Quantum Search With Generalized Wildcards

In the search with wildcards problem [Ambainis, Montanaro, Quantum Inf.~Comput.'14], one's goal is to learn an unknown bit-string $x \in \{-1,1\}^n$. An algorithm may, at unit cost, test equality of any subset of the hidden string with a string of its choice. Ambainis and Montanaro showed a quantum algorithm of cost $O(\sqrt{n} \log n)$ and a near-matching lower bound of $\Omega(\sqrt{n})$. Belovs [Comput.~Comp.'15] subsequently showed a tight $O(\sqrt{n})$ upper bound. We consider a natural generalization of this problem, parametrized by a subset $\cal{Q} \subseteq 2^{[n]}$, where an algorithm may test whether $x_S = b$ for an arbitrary $S \in \cal{Q}$ and $b \in \{-1,1\}^S$ of its choice, at unit cost. We show near-tight bounds when $\cal{Q}$ is any of the following collections: bounded-size sets, contiguous blocks, prefixes, and only the full set. All of these results are derived using a framework that we develop.

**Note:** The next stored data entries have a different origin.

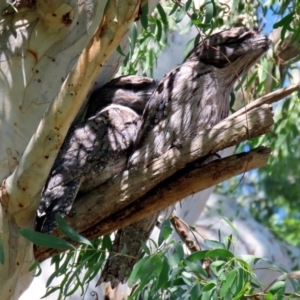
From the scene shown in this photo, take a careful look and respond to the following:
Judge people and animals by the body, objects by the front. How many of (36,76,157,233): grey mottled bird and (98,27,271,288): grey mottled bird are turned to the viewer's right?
2

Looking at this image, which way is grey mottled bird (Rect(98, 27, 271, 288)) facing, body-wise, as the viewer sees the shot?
to the viewer's right

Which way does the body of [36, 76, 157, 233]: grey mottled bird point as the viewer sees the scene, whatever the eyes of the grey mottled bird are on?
to the viewer's right
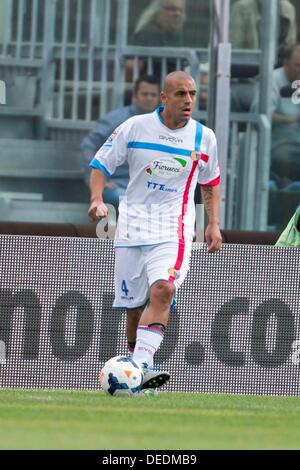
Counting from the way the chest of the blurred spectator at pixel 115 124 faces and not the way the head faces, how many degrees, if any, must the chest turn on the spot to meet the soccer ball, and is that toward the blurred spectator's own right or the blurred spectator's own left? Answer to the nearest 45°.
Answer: approximately 45° to the blurred spectator's own right

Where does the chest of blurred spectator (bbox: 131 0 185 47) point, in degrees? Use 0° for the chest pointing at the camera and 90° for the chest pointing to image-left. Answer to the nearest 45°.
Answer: approximately 0°

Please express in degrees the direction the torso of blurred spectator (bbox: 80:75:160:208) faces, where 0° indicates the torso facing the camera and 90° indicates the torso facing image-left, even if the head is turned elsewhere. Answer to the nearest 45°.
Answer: approximately 315°
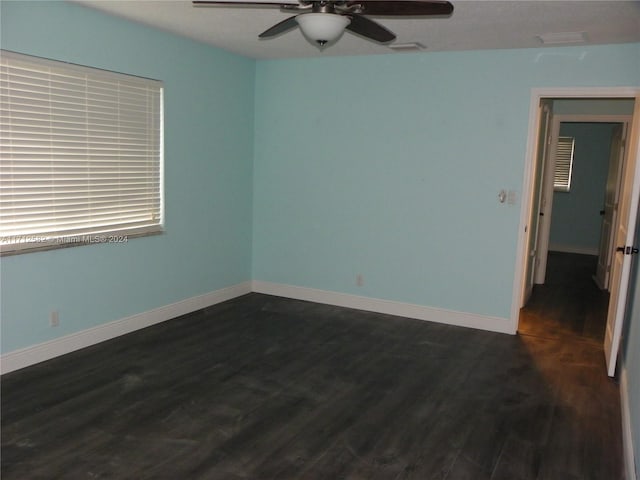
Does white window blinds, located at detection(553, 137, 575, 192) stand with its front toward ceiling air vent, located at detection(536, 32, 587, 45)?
yes

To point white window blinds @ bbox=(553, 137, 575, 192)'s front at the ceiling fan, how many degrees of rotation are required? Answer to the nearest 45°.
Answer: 0° — it already faces it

Using symmetries of the task at hand we show that the quantum query complexity of learning $x$ is characterized, up to a constant factor, by an optimization program, which is succinctly described as follows: `maximize over all odd functions $f : \{-1,1\}^n \to \mathbb{R}$ the ratio of the maximum value of $f$ to the maximum (over $T \in \cal{Q}$) standard deviation of $f$ on a subcube whose free variables are exactly $T$.' To the best of our knowledge, ours is the first work to use the primal version of the negative-weight adversary bound (which is a maximization program typically used to show lower bounds) to show new quantum query upper bounds without explicitly resorting to SDP duality.